Gelbe Telefonzelle auf Sockel

#gelbewoche

Um jemanden zu finden der das auf dem Titel befindliche gelbe Objekt noch benutzt hat, muss man vermutlich einige Zeit zurückgehen. In meiner Kindheit und Jugend war es die einzige Möglichkeit jemanden anzurufen, wenn man unterwegs war. Meist musste man es auch erstmal finden, gab es doch nur wenige Exemplare. Unser Dorf mit rund 800 Einwohnern hatte in den 60er Jahren meines Wissens genau eine Telefonzelle.
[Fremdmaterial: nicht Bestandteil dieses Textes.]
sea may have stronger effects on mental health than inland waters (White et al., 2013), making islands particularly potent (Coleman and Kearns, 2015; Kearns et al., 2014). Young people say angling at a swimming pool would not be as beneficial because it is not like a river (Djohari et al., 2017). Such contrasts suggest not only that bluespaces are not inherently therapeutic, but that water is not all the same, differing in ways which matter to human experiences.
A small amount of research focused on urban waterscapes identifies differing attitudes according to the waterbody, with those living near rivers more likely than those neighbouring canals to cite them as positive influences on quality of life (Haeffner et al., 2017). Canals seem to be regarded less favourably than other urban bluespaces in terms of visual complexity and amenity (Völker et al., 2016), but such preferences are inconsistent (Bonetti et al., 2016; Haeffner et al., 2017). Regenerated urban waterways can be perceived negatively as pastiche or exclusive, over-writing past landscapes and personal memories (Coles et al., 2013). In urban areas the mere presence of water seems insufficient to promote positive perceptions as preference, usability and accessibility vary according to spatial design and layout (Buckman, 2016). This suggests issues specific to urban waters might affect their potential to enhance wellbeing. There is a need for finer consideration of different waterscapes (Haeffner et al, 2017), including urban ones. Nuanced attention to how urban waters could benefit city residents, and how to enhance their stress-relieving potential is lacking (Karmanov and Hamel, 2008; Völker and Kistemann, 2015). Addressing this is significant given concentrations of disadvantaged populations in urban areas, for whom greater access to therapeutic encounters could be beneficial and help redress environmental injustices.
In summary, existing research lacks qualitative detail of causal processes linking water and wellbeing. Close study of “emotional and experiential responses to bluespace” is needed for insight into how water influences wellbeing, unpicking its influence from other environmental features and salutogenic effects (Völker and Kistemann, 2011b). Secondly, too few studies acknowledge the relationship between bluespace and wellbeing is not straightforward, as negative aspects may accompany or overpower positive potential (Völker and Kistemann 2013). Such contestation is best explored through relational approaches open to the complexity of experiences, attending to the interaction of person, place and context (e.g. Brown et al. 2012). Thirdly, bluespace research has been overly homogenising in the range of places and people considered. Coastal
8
Es roch meist nicht gut in den engen, gelben Kästen der deutschen Post und die entscheidende Seite aus dem Telefonbuch war oft rausgerissen, falls überhaupt noch ein Telefonbuch enthalten war. Aber damals konnte man sich ja noch so einige Nummern merken. Braucht man ja heute nicht mehr. Der Weltrekord „Wieviele Menschen passen in eine Telefonzelle“ liegt übrigens bei sagenhaften 18 Menschen und wird seit 2017 vom Vorstädter Schützenverein Burgsteinfurt gehalten. Ich fand’s damals zu zweit schon sehr eng, aber wenn es die Freundin war, konnte es auch sehr kuschelig werden.